[show abstract][hide abstract] ABSTRACT: Humoral immune responses play a pivotal role in naturally acquired immunity to malaria. Understanding which humoral responses are impaired among individuals at higher risk for malaria may improve our understanding of malaria immune control and contribute to vaccine development.
We compared humoral responses with 483 Plasmodium falciparum antigens between adults in, Kisumu (high, year-long malaria transmission leading to partial immunity), and adults in Kisii (low, seasonal malaria transmission). Then within each site, we compared malaria-specific humoral responses between those at higher risk for malaria (CD4(+) ≤500) and those at lower risk for malaria (CD4(+) >500). A protein microarray chip containing 483 P. falciparum antigens and 71 HIV antigens was used. Benjamini-Hochberg adjustments were made to control for multiple comparisons.

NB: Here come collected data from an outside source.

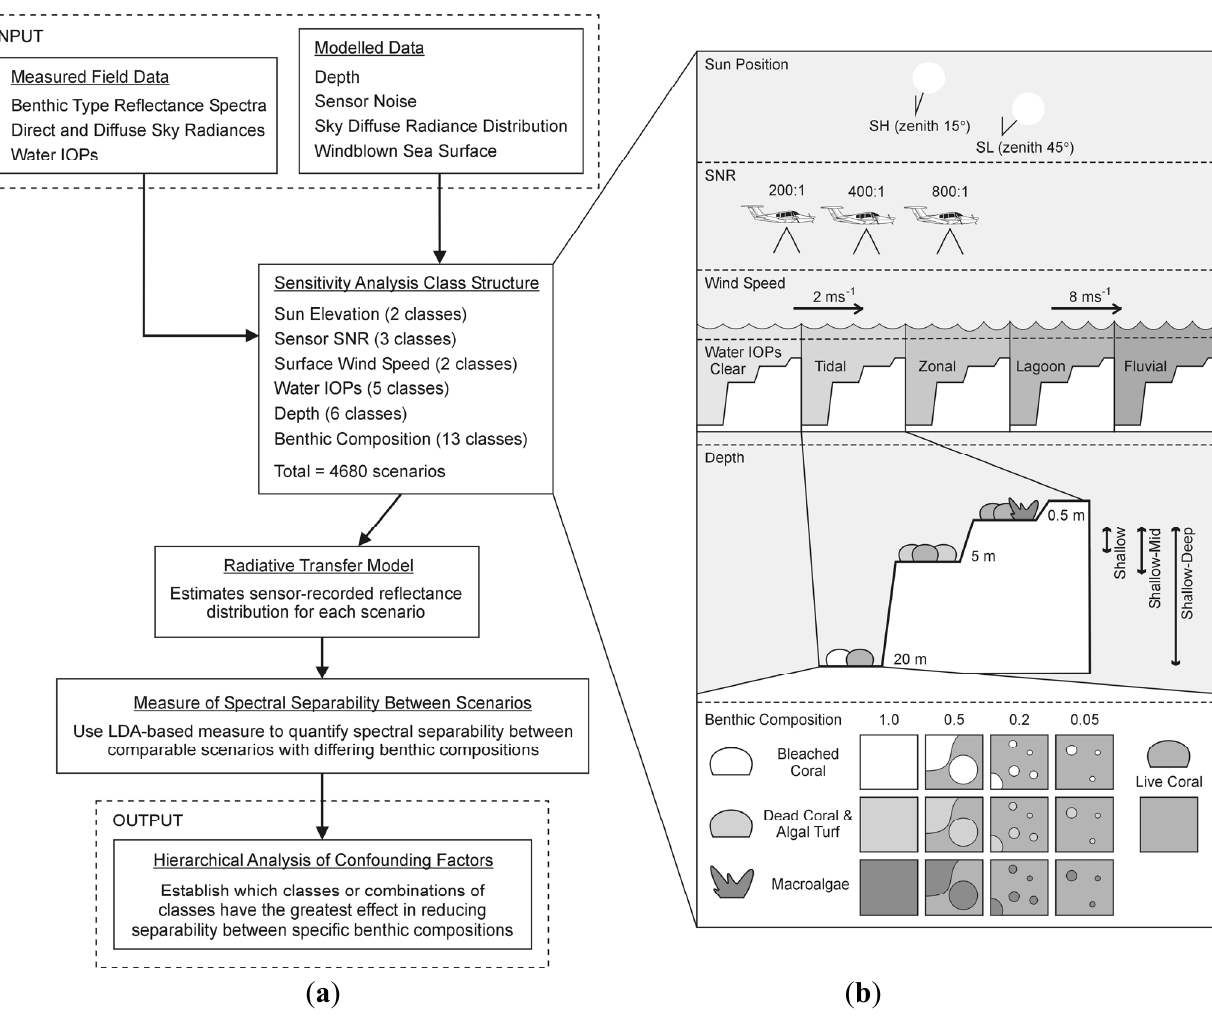
Figure 3. Methods flowchart ( a ) and sensitivity analysis structure ( b ). Each combination of benthic type, environmental component and sensor SNR treatment corresponds to a single model scenario. For each scenario the representative distribution of total remote sensing reflectance, R , is estimated by radiative transfer modelling. The separabilities between t scenarios with differing benthic types and identical environmental and sensor treatments are estimated in spectral space. The hierarchical analysis reveals which sensor and environmental treatments have the greatest effect in reducing benthic type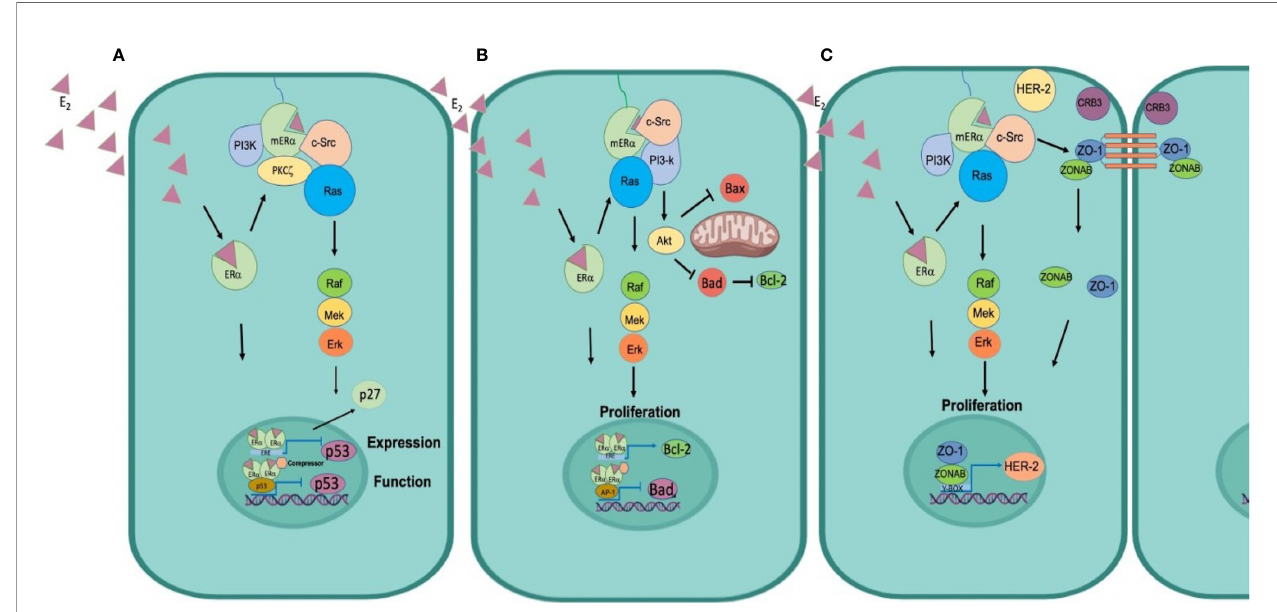
FIGURE 3 | Mechanisms of estrogen-induced resistance and signaling of its receptors. (A) Control of the cell cycle. ER functions as a transcription factor to regulate p53 expression, in addition ER can physically interact with p53 to inhibit p53 function. Moreover, it signals through the c-Src kinase and switches on the PI3K and Ras/MAPK pathways to promote activation of Cyclin D and release the p27 repressor from the nucleus to promote cell cycle progression. (B) Inhibition of apoptosis ER functions as a transcription factor to induce the expression of the anti-apoptotic protein Bcl2 and functions as a transcriptional co-repressor of Bad to inhibit its synthesis. Furthermore, mER a associates with c-Src, to activate the PI3k/Akt pathway, Akt phosphorylates Bad to preclude the formation of Bad/Bad homodimer and block the release of cytochrome C and thus the process of apoptosis. (C) Cellular plasticity promotes TEM. E2 diffuses through the plasma membrane binds to mER, induces phosphorylation of c-Src, its associated with ZO1, and forms the p-Src/ZO-1 complex, that favors the dissociation of the Tight Junctions and promotes that ZO1 and ZONAB are translocated to the nucleus, inducing the transcription of HER-2, which triggers EMT and migration of tumor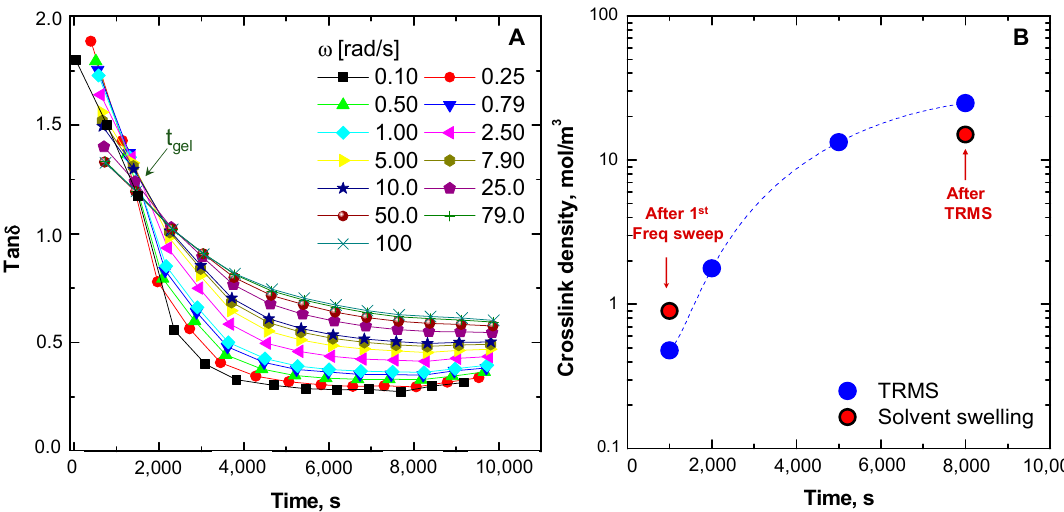
Figure 6. Evolution of tan δ during the TRMS tests ( A ) and crosslink density (from TRMS data and from solvent-swelling experiments) as a function of time ( B ).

Fifty-seven antigens including CSP, MSP1, LSA1 and AMA1 were identified as significantly more reactive in Kisumu than in Kisii. Ten of these antigens had been identified as protective in an earlier study. CD4(+) T-cell count did not significantly impact humoral responses.
Protein microarrays are a useful method to screen multiple humoral responses simultaneously. This study provides useful clues for potential vaccine candidates. Modest decreases in CD4 counts may not significantly impact malaria-specific humoral immunity.